Four brothers jailed for almost three years for allegedly supporting terrorists are not a danger to national security and cannot be deported to Iran, an immigration appeals board has ruled.

But it was a bittersweet victory for the Mirmehdis -- Mohammed, Mostafa, Mohsen and Mojtaba -- who were arrested Oct. 2, 2001, and are also challenging Attorney General John D. Ashcroft's decision to hold them without bond. The men had worked in real estate in Los Angeles before their arrests.

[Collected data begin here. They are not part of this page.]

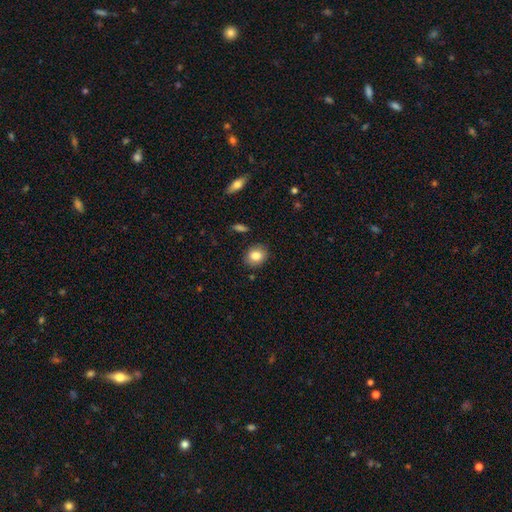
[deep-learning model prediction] Morphology: type=smooth (84%); roundness=round (57%); merging=none (87%).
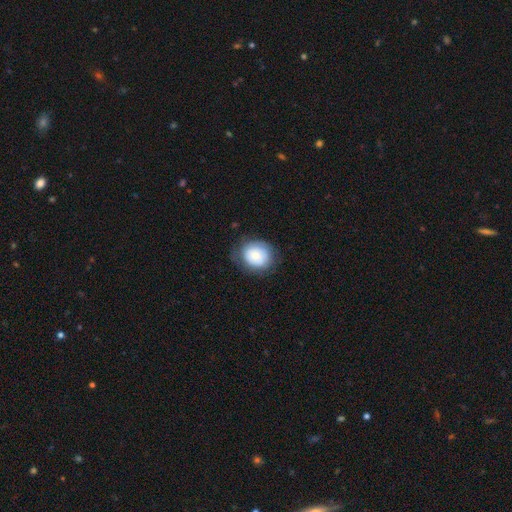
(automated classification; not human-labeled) Smooth or featured? Predicted: smooth (p=0.72). How rounded? Predicted: round (p=0.73). Merging? Predicted: none (p=0.73).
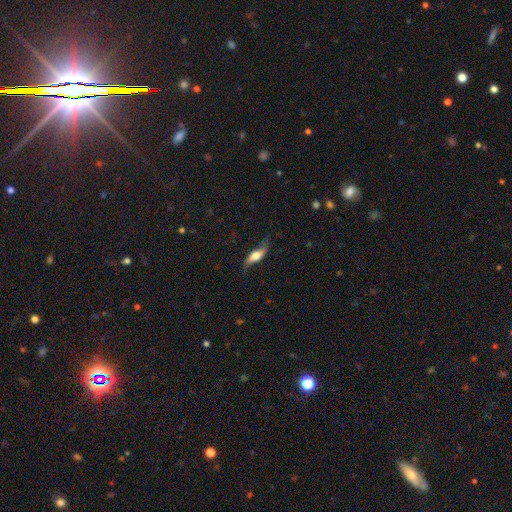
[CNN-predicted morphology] smooth-or-featured: featured or disk: 50% | smooth: 44% | star or artifact: 6%
  disk-edge-on: yes: 64% | no: 36%
  merging: none: 64% | minor disturbance: 25% | major disturbance: 9% | merger: 1%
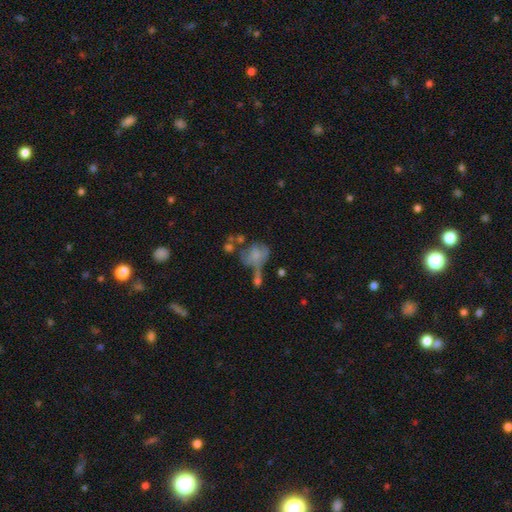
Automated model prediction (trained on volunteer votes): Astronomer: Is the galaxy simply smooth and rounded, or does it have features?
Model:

Evidence tying the Mirmehdis to terrorism was inconclusive, the U.S. Board of Immigration appeals ruled. Federal prosecutors had argued that the brothers' support of the Mujaheddin-e Khalq, an Iranian opposition group that was on the State Department's list of terrorist organizations, made them a national security threat.

In the ruling, the board upheld the decisions of two immigration judges who said the Mirmehdis would be persecuted if they were returned to Iran. But the panel agreed with the government that they did not qualify for political asylum, because they lied on their applications for asylum in 1999.

"We are still in limbo," said Mohsen Mirmehdi. The men's lawyer, Stacy Tolchin, said the ruling means the Mirmehdis could legally be freed from custody within 90 days.